ACLU suing Michigan over life sentences for juveniles

[JURIST] The American Civil Liberties Union (ACLU) [advocacy website] filed a lawsuit [complaint, PDF] Wednesday in the US District Court for the Eastern District of Michigan [official website] against Michigan government officials, claiming that the state's juvenile sentencing laws are unconstitutional. The nine plaintiffs are adults who were sentenced to life without parole when they were minors. The rights group argues that sentencing children to lifelong prison sentences without the possibility of parole violates due process and constitutes cruel and unusual punishment [Cornell LII backgrounders] under the Fourth and Eighth Amendments, respectively. Deborah Labelle, a lawyer for the ACLU of Michigan, said [press release]:

These life without parole sentences ignore the very real differences between children and adults, abandoning the concepts of redemption and second chances. As a society, we believe children do not have the capacity to handle adult responsibilities, so we don't allow them to use alcohol, join the Army, serve on a jury or vote - yet we sentence them to the harshest punishment we have in this state - to die in adult prisons.
Under Michigan law, minors between ages 14 and 17 must be tried as adults if charged with certain felonies. If the minors are convicted, then judges lack sentencing discretion and must give mandatory life sentences without parole.

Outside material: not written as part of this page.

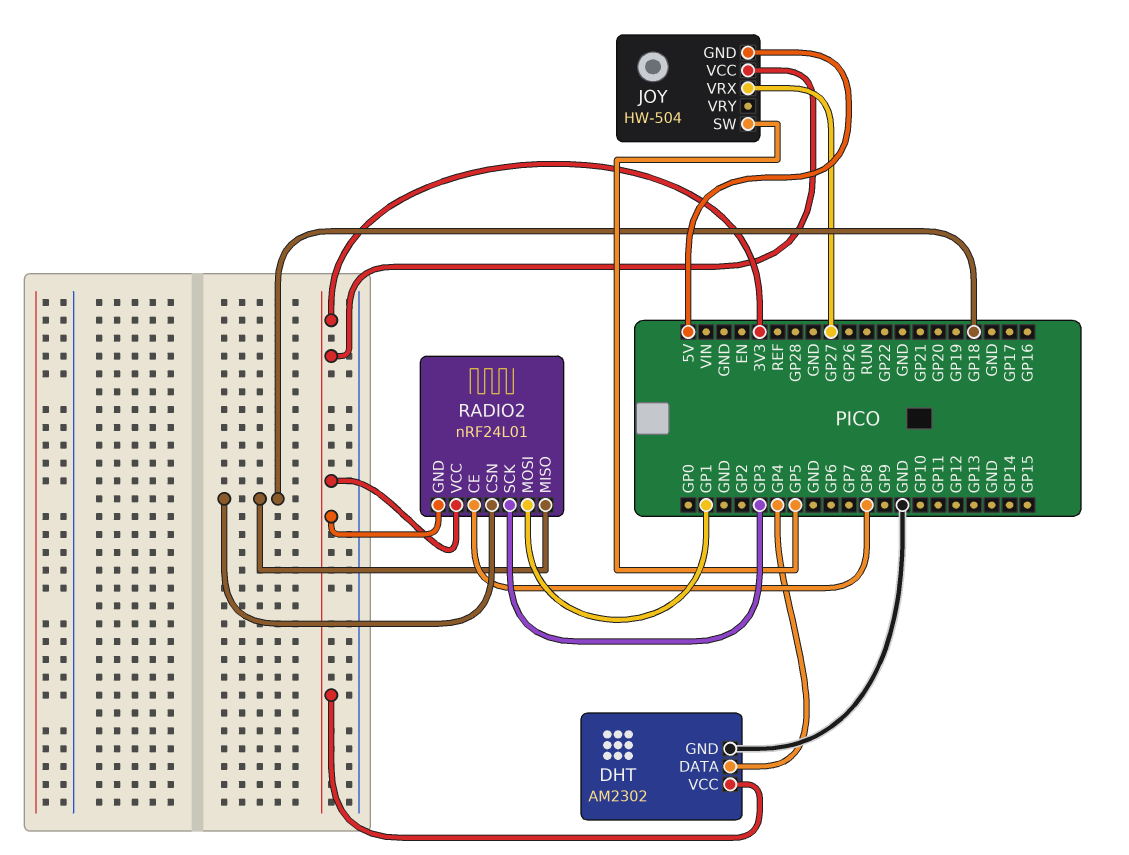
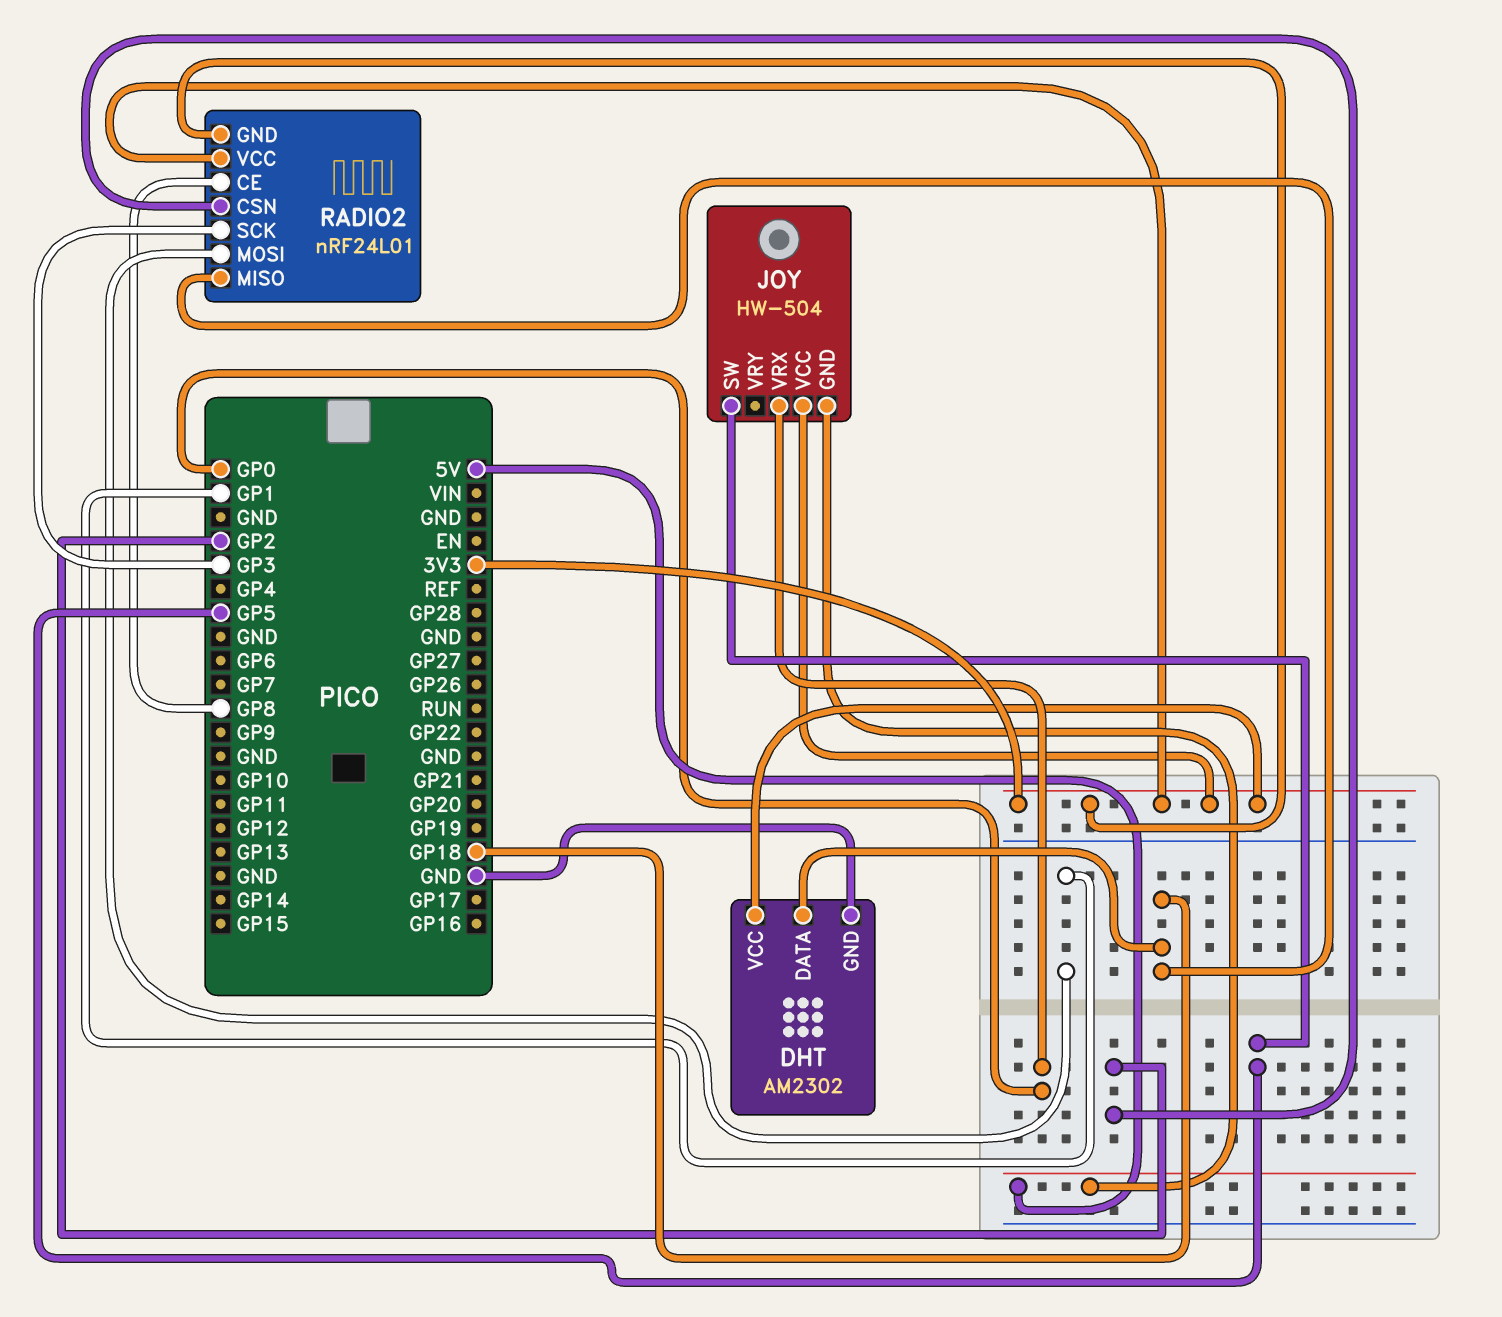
DHT pin DATA: GP4 -> GP18
JOY pin VRX: GP27 -> GP0
RADIO2 pin CSN: GP18 -> GP2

According to the ACLU, the US is the only country to sentence children to life in prison without parole. In May, the US Supreme Court [official website] held [opinion, PDF; JURIST report] in Graham v. Florida [Cornell LII backgrounder] that the Eighth Amendment [text] ban on cruel and unusual punishment prohibits the imprisonment of a juvenile for life without the possibility of parole as punishment for the juvenile's commission of a non-homicide offense. The court made a similar ruling in 2005 in Roper v. Simmons [Cornell LII backgrounder] that the constitution prohibits capital punishment in cases against juveniles.